TEXTO FORNECIDO:
<<<<
Apesar de ter comandado equipes importantes após a eliminação em solo italiano – como Fiorentina-ITA, Fenerbahçe-TUR, Grêmio e Botafogo –, o treinador precisou desbravar o mundo árabe para, enfim, ter trabalho duradouro. 

Aos 67 anos e ligado ao futebol moderno, como ele mesmo garante, Lazaroni aguarda um convite para trabalhar no Brasil e vê o objetivo como grande sonho; o último foi em 2005, no Juventude. 

Nesta entrevista ao Hoje em Dia, o ex-comandante da Seleção fala sobre a Copa de 1990, da conquista quatro anos depois, opina sobre o time de Tite e muito mais.CARLOS FENERICH/ESTADÃO CONTEÚDO

Um dos comandados de Lazaroni era Dunga, técnico do Brasil em 2010

 Existe algum ressentimento pelo episódio das vaias na Copa América de 1989? Como foi jogar em casa boicotado pela torcida baiana, irritada com a ausência do atacante Charles (Bahia)?

As dificuldades não estavam na torcida e sim no campo da Fonte Nova. Era um período chuvoso em Salvador e que nos trazia grandes dificuldades. Mas é sempre triste você ter que jogar sem o apoio da torcida. Não é fácil não, mas eu não guardo mágoa de nada.
>>>>
Itens de dados:
<<<<
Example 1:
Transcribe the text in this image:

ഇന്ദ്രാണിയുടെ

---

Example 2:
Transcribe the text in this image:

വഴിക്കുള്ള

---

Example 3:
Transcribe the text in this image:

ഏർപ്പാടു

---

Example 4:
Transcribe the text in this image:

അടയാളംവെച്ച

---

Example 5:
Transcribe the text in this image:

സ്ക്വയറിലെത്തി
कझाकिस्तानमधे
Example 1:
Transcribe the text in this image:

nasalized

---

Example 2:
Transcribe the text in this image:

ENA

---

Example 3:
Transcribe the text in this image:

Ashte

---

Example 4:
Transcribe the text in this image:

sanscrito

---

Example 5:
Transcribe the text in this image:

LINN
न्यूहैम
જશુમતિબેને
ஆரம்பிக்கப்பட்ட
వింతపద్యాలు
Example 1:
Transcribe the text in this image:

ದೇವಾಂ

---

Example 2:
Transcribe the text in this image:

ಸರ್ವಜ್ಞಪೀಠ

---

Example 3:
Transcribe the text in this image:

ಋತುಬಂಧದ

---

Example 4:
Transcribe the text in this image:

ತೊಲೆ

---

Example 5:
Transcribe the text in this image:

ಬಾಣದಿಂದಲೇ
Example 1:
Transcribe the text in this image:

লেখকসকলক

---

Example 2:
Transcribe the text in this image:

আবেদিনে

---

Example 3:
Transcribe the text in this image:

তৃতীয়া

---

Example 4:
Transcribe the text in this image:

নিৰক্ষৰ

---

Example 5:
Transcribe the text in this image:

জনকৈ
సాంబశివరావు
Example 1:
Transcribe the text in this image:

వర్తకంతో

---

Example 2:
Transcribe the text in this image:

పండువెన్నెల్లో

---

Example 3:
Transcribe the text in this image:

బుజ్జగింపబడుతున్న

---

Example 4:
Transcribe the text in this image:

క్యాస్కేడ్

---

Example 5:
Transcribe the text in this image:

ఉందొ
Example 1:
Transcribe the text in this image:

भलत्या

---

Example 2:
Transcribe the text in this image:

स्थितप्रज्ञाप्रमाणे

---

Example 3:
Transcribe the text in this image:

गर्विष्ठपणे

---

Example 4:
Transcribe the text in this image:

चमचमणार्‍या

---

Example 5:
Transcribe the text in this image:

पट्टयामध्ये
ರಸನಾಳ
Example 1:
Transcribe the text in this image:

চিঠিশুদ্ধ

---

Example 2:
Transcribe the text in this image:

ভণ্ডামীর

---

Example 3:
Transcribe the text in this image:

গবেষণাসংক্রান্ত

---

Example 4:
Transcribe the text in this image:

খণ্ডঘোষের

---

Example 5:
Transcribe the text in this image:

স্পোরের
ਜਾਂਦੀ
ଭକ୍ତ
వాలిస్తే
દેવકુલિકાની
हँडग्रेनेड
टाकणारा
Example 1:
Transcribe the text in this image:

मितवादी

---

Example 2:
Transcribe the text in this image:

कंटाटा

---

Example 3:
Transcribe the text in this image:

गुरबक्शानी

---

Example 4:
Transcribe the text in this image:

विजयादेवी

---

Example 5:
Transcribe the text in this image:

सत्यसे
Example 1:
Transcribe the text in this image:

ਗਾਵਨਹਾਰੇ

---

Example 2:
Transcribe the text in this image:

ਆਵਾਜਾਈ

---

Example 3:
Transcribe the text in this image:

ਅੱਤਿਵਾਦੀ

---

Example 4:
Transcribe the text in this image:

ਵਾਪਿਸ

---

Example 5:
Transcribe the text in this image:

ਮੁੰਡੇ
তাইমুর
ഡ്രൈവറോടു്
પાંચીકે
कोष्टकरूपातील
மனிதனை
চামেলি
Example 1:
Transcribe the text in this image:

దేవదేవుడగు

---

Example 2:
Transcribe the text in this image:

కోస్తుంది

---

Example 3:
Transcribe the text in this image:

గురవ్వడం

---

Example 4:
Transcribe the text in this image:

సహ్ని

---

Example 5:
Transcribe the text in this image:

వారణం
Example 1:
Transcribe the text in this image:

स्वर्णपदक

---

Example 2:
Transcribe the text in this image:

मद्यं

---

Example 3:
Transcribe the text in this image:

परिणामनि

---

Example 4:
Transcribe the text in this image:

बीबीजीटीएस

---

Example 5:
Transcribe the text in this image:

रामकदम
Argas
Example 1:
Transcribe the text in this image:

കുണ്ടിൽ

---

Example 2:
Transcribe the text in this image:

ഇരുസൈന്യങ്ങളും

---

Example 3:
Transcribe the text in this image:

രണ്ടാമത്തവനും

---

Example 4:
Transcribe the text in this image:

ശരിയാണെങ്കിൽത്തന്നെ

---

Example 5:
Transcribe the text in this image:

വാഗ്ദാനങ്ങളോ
>>>>
TAREFAS:
1. Altere o trecho da entrevista com Lazaroni que vai de "Nesta entrevista ao" até "atacante Charles (Bahia)?", inclusive, trocando "Seleção" por "seleção brasileira", e apresente o trecho alterado.
2. Dê continuidade à entrevista com Lazaroni a partir do ponto em que ela termina.

RESPOSTAS:
1.
Nesta entrevista ao Hoje em Dia, o ex-comandante da seleção brasileira fala sobre a Copa de 1990, da conquista quatro anos depois, opina sobre o time de Tite e muito mais.CARLOS FENERICH/ESTADÃO CONTEÚDO

Um dos comandados de Lazaroni era Dunga, técnico do Brasil em 2010

 Existe algum ressentimento pelo episódio das vaias na Copa América de 1989? Como foi jogar em casa boicotado pela torcida baiana, irritada com a ausência do atacante Charles (Bahia)?

2.
Em 1990, o Brasil vivia um momento de virada de gerações. E você levou a base do tetra à Copa da Itália. Acha que a campanha ruim apaga esse papel importante que você teve?

Seleção é momento e é continuidade. Tem que ter um histórico e, para nós treinadores enquanto estamos no cargo, temos que ter uma resposta positiva quando solicitado para mostrar o trabalho na Seleção. É o que é importante para que abandone o atleta ou continue com ele. 

Passe de Maradona e conclusão de Caniggia à parte, o que faltou para o Brasil ir adiante na Itália e confirmar um título que boa parte daquela geração conseguiu quatro anos mais tarde?

Infelizmente tem aquela máxima do futebol de que “quem não faz, acaba levando”. Mas o nosso grande problema foram as lesões que antecederam o Mundial. Alguns atletas diminuíram as suas participações e não jogaram tanto assim; só foram estar em condições na Copa seguinte. Tudo serviu de base para superarmos e chegarmos ao título em 1994. O que se viveu em 1990 foi importante para isso.

Quem, dos lesionados, fez mais falta?

Infelizmente, teve o Aldair, que foi jogar a Liga dos Campeões da Europa pelo Benfica e voltou lesionado; o Romário, o Bebeto e o próprio Silas foram outros. Quando aconteceu agora com o Tite estas lesões eu até fiquei preocupado, porque vivi e com muita tristeza um período de dificuldades, que antecedeu a Copa de 1990. Romário quebrou a perna 45 dias antes do Mundial.

Com você no comando em 1990, Ricardo Teixeira era um recém-eleito presidente da CBF. Como era seu relacionamento com ele?

Era bom. Todos nós éramos jovens iniciando, cada um nas suas respectivas funções. Eu, Ricardo, Eurico (Miranda), Jorge Salgado e muitos jogadores.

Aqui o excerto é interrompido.